Saturday, May 29, 2010

Toms River, New Jersey woman sentenced to prison for theft from St. Vincent De Paul

Despite a 57-year-old Toms River woman's failing health that necessitates constant use of an oxygen tank, she was sentenced Thursday to three years in prison for stealing more than $18,000 from charity. "She stole from the poor to give to the rich," Senior Assistant Ocean County Prosecutor Martin Anton said of Stephanie Iacopino before she was sentenced for the theft.

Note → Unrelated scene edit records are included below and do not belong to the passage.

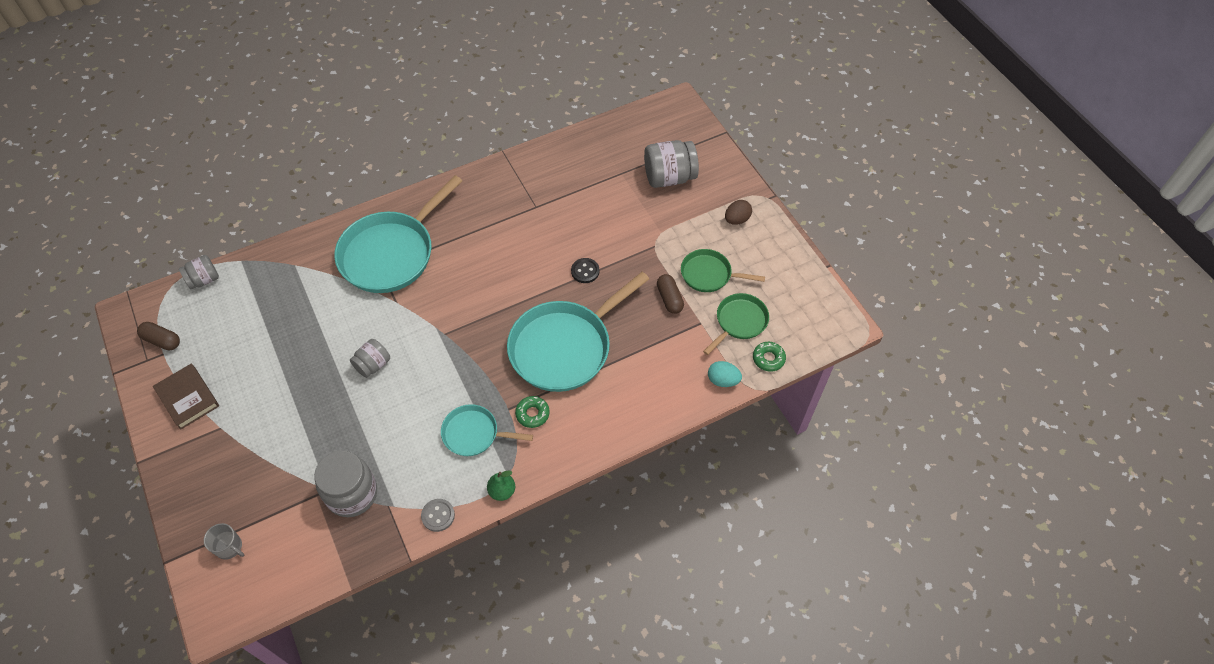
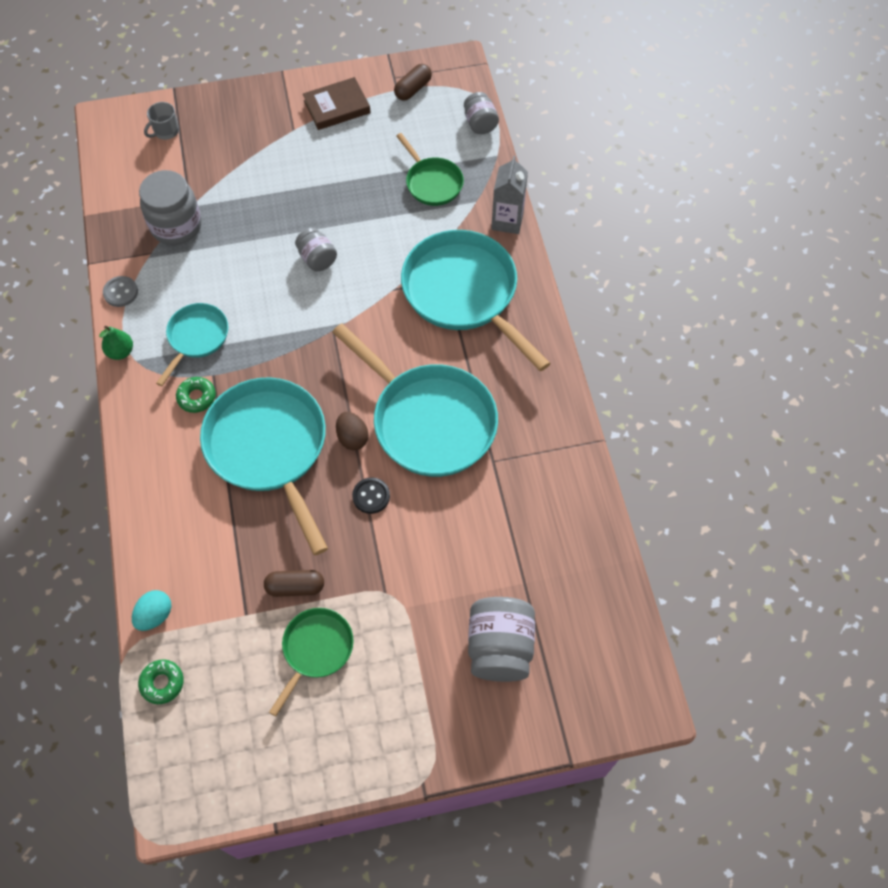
camera: 105 degrees right, 5 degrees up
green pan [703,293,769,355] -> green pan moved to [396,133,464,206]
brown egg [725,200,752,225] -> brown egg moved to [336,412,368,450]
none -> turquoise pan [332,323,498,477]
none -> grey carton [491,156,528,234]

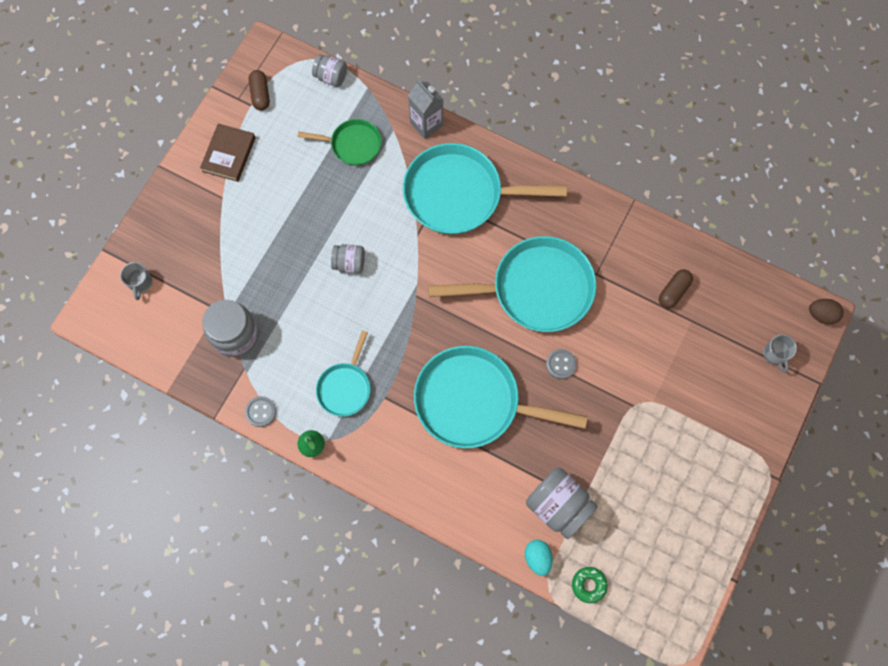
camera: 50 degrees left, 10 degrees up
turquoise pan [156,303,229,386] -> turquoise pan turned 135 degrees counterclockwise [316,331,370,416]
green donut [176,377,216,413] -> none
brown capsule [264,570,324,597] -> brown capsule moved to [659,269,693,309]
green pan [269,608,354,716] -> none
brown egg [336,412,368,450] -> brown egg moved to [809,299,844,324]
black button [352,477,390,514] -> grey button [546,349,577,379]
grey jar [468,597,535,682] -> grey jar moved to [526,467,598,539]
none -> grey mug [763,334,797,373]

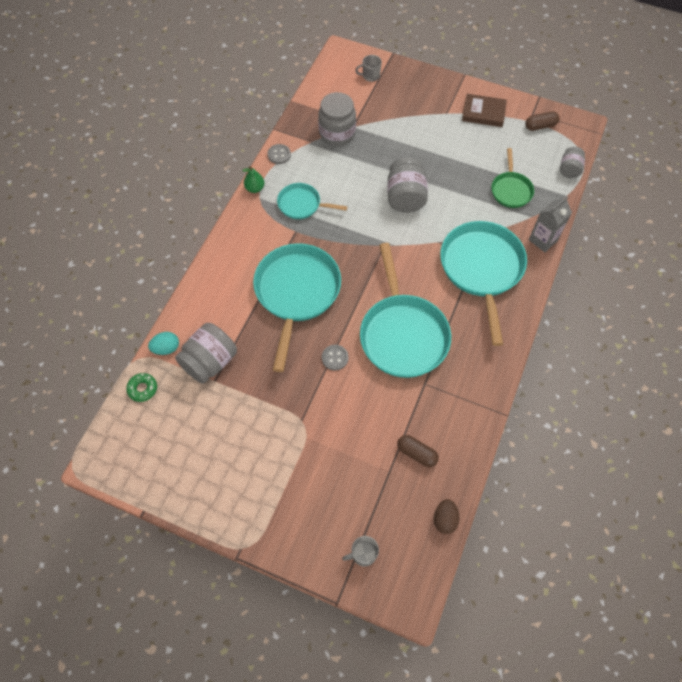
camera: 85 degrees right, 10 degrees down
grey jar [331,244,365,274] -> grey jar [387,157,428,213], size x1.70
brown egg [809,299,844,324] -> brown egg moved to [434,499,460,534]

Iacopino, of Encinatas Drive, admitted in January that she stole more than $18,000 from the St. Vincent de Paul Society of the Church of St. Martha in Point Pleasant and gambled the money away in Atlantic City.
The St. Vincent de Paul Society is a charity that helps the poor.
Anton said she stole the money to fuel a gambling habit.
In fact, in apologizing to Superior Court Judge Francis R. Hodgson for the theft, Iacopino, who carried a portable oxygen tank with her, said she knew what she was doing was wrong when she placed the charity's ATM card into the cash machine at the Borgata casino in Atlantic City.
When she entered her guilty plea, Iacopino admitted that she stole the card from her husband, who at the time was the treasurer of the charity, and used it to make a series of withdrawals.
The thefts occurred between July of 2008 and April of 2009.
Iacopino was charged with second-degree theft, which carries a term of imprisonment from five to 10 years, as a result of an investigation by prosecutor's Detective James Conroy. She pleaded guilty to a downgraded charge of third-degree theft in a plea bargain that called for a four-year prison term.
Hodgson shaved a year off of that after the defendant's attorney, Vincent Falcetano, told the judge his client has suffered a series of strokes and has been hospitalized several times since she entered her plea. Falcetano told the judge Iacopino requires an oxygen machine 24 hours a day.
Hodgson said Iacopino could be a good candidate for the state Parole Board's Intensive Supervision Program, in which nonviolent offenders are released early from prison and placed under strict supervision. The judge ordered the defendant to make $18,305 in restitution to the charity from which she stole.